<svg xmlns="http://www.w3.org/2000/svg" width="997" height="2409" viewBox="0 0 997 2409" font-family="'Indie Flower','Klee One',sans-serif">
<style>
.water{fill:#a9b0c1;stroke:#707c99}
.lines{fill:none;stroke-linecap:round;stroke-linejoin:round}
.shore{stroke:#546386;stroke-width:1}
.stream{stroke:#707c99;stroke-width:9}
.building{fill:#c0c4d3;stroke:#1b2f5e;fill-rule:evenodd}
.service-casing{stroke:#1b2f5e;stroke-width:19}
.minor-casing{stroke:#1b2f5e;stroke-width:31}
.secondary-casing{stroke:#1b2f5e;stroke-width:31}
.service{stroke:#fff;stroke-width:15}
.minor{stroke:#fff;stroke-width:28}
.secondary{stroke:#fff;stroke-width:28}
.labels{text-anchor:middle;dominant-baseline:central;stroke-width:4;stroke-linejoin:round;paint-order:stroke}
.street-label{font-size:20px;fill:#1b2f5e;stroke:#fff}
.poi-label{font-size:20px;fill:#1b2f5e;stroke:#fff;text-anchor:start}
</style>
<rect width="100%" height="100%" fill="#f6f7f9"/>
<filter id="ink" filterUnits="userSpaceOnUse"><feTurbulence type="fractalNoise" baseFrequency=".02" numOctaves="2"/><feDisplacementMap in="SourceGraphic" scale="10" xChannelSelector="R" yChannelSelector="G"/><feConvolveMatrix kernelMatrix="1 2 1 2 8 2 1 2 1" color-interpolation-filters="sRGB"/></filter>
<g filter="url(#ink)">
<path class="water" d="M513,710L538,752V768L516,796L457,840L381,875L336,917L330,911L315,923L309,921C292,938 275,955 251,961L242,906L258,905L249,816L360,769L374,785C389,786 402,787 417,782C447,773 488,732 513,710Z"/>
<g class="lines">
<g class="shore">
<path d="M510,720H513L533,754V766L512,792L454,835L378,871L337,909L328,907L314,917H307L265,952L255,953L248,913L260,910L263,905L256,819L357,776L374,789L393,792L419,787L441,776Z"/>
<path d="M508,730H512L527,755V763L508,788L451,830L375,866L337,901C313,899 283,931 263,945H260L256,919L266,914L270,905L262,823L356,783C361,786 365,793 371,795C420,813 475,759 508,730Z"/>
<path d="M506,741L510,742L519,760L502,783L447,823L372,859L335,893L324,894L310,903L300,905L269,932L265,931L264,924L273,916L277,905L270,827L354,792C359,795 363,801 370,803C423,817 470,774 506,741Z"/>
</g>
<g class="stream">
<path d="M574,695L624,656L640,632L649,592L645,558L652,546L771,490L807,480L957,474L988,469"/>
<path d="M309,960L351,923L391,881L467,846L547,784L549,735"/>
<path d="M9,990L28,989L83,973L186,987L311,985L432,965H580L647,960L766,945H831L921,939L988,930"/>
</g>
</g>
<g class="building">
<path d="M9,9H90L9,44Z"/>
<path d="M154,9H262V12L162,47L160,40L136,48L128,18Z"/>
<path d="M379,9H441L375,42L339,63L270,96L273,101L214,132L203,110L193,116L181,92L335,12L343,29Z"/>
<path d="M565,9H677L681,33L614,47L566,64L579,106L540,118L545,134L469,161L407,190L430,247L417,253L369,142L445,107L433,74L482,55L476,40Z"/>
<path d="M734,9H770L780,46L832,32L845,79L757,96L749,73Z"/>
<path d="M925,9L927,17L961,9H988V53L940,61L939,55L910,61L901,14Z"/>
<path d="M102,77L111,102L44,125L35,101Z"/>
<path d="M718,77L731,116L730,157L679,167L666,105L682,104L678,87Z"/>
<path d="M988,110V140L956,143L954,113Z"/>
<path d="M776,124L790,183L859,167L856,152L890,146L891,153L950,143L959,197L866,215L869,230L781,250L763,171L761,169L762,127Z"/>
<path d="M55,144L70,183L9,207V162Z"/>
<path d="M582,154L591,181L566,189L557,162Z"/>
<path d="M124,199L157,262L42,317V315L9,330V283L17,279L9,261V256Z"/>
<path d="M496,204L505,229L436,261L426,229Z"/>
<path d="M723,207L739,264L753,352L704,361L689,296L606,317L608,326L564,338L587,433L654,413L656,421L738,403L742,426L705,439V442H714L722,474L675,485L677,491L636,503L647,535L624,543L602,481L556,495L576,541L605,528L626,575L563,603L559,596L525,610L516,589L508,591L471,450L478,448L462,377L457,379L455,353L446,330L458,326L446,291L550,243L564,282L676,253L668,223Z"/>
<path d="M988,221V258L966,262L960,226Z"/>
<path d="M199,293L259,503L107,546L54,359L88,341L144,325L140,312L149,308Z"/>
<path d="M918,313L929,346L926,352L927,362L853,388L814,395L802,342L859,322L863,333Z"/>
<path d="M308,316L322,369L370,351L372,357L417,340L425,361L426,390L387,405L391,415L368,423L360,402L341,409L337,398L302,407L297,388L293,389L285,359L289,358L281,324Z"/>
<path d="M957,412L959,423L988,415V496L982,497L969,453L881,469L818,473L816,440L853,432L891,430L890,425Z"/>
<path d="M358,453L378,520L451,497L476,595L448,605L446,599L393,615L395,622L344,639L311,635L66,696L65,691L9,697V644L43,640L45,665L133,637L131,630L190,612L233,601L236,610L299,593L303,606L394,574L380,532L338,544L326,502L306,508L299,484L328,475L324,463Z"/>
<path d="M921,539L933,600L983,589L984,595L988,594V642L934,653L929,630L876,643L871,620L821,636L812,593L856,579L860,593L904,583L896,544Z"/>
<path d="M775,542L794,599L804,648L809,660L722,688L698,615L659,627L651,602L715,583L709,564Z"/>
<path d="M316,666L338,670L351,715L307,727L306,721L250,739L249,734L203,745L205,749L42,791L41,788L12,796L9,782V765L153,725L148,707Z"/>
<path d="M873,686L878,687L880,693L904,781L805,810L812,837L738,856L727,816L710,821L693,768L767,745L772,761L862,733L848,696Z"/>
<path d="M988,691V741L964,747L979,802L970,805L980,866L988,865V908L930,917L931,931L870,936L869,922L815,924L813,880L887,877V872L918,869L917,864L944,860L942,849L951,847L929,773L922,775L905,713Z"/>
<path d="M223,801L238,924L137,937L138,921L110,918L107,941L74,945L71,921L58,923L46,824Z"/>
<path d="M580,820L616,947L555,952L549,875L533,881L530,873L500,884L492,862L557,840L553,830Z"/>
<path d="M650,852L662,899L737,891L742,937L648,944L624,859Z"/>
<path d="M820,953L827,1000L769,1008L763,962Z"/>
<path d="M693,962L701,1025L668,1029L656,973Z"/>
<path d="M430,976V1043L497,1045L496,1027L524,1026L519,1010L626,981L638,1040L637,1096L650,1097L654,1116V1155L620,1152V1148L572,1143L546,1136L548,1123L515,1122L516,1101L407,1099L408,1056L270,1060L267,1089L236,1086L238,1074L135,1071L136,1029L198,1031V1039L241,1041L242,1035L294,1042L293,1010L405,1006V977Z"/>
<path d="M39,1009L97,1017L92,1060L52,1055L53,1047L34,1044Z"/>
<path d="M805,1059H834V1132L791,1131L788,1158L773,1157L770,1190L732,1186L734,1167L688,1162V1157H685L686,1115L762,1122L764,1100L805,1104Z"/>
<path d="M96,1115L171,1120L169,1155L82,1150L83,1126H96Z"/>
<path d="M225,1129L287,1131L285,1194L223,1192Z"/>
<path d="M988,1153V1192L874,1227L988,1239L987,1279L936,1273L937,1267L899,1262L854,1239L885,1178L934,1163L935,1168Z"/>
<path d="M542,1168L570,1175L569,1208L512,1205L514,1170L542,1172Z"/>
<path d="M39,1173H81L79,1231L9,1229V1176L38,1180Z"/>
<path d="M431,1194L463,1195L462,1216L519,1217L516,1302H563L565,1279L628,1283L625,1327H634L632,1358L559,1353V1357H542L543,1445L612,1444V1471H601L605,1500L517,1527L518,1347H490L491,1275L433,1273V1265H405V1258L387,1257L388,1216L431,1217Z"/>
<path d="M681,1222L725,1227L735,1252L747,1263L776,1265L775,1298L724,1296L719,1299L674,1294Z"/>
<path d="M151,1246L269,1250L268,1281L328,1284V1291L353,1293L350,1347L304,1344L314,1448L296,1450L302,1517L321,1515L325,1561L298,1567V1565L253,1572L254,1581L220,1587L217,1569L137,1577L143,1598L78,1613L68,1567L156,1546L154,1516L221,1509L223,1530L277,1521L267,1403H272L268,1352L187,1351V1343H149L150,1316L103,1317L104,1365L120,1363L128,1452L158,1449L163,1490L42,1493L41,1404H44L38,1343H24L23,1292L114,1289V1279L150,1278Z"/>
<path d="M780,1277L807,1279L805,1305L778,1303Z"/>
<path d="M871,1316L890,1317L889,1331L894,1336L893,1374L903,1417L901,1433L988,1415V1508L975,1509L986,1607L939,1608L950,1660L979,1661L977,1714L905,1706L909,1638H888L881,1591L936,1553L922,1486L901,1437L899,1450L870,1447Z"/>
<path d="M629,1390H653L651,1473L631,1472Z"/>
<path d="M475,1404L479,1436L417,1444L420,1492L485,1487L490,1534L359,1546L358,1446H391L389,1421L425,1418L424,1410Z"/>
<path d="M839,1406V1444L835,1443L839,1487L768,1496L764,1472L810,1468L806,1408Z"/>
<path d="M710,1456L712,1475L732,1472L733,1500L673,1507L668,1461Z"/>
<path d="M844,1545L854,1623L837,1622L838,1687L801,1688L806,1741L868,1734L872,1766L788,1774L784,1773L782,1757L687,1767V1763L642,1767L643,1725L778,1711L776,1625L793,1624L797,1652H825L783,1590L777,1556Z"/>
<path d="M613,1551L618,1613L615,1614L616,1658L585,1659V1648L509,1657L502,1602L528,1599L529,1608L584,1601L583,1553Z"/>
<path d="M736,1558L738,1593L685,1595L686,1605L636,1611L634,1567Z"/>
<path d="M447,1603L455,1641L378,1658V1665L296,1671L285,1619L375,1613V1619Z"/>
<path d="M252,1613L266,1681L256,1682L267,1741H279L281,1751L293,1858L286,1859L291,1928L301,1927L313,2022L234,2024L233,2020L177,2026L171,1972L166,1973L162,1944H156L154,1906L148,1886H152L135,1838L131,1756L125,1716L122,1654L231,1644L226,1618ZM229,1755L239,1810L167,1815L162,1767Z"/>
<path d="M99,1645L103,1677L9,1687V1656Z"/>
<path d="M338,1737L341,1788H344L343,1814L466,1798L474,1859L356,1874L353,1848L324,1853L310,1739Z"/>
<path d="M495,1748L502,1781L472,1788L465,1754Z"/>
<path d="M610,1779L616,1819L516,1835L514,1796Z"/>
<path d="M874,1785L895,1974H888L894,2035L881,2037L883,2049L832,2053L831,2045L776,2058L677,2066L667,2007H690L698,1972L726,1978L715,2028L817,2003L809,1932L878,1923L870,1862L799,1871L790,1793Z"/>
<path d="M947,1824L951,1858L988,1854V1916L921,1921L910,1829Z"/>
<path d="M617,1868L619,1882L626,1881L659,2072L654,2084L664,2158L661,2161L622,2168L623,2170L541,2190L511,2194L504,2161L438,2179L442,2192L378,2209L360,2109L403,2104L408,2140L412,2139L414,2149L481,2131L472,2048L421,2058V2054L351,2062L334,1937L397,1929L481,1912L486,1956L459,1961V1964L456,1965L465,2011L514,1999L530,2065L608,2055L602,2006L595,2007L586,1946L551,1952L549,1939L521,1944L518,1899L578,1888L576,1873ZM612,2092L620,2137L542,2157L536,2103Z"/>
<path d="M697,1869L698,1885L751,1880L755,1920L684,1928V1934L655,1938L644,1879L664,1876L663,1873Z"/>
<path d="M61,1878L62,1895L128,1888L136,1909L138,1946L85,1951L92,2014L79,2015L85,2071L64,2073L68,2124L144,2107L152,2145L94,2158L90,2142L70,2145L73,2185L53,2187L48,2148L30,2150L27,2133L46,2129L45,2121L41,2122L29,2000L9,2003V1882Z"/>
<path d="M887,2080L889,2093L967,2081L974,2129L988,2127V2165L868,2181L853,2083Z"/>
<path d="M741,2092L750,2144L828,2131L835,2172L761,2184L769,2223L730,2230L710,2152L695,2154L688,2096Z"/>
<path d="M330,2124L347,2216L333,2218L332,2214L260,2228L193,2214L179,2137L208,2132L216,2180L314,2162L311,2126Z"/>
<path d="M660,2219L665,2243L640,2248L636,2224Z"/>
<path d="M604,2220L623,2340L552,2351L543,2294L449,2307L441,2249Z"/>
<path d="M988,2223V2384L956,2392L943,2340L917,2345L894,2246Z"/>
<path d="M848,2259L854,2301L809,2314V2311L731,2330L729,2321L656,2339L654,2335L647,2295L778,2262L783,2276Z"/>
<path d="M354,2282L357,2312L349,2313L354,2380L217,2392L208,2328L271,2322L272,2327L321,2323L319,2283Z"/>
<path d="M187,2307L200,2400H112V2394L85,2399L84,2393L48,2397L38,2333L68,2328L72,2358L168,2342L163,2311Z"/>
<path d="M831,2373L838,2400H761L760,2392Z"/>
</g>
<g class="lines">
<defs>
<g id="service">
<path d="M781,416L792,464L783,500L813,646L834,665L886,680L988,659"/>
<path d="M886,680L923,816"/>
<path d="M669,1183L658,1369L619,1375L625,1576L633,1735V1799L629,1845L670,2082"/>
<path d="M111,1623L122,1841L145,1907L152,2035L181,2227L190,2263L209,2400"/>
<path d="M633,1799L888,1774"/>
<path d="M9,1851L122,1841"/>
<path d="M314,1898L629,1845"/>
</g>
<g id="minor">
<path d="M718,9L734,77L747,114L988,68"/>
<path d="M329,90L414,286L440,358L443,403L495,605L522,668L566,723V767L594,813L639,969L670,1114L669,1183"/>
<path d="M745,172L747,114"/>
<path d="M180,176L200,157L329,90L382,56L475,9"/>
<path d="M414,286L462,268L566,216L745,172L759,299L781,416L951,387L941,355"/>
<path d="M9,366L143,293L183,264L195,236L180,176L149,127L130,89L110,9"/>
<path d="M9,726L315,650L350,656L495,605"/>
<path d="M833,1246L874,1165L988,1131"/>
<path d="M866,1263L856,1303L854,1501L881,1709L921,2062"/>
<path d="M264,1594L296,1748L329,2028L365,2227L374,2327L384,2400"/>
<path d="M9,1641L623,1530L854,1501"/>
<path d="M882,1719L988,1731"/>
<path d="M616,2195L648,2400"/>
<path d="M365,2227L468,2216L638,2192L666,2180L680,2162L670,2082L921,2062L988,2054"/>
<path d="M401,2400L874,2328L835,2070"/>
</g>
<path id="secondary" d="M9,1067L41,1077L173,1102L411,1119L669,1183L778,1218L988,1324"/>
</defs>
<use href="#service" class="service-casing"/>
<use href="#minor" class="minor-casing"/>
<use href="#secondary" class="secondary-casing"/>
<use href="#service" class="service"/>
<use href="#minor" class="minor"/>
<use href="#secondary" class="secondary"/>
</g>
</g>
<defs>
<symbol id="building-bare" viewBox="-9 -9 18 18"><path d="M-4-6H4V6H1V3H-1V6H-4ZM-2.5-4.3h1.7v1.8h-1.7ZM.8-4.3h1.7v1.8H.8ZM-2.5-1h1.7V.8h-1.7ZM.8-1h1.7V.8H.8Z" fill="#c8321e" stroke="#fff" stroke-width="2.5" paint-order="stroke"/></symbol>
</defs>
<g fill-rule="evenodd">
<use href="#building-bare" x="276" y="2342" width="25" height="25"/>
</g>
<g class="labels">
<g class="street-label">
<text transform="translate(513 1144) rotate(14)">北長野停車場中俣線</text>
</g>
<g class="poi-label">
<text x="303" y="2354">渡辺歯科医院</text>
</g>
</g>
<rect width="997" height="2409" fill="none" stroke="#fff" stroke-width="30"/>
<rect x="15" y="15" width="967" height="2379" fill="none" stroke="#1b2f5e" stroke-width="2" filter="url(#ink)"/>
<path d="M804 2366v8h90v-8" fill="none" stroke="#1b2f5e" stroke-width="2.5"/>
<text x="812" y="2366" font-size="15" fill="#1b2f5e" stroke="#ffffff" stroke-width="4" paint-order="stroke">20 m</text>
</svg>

━━━━━━━━━━━━━━━━━━━━

*What to produce*: Copy every line in the records above that contains the word "paint".

*Solution to this exercise*:
.labels{text-anchor:middle;dominant-baseline:central;stroke-width:4;stroke-linejoin:round;paint-order:stroke}
<symbol id="building-bare" viewBox="-9 -9 18 18"><path d="M-4-6H4V6H1V3H-1V6H-4ZM-2.5-4.3h1.7v1.8h-1.7ZM.8-4.3h1.7v1.8H.8ZM-2.5-1h1.7V.8h-1.7ZM.8-1h1.7V.8H.8Z" fill="#c8321e" stroke="#fff" stroke-width="2.5" paint-order="stroke"/></symbol>
<text x="812" y="2366" font-size="15" fill="#1b2f5e" stroke="#ffffff" stroke-width="4" paint-order="stroke">20 m</text>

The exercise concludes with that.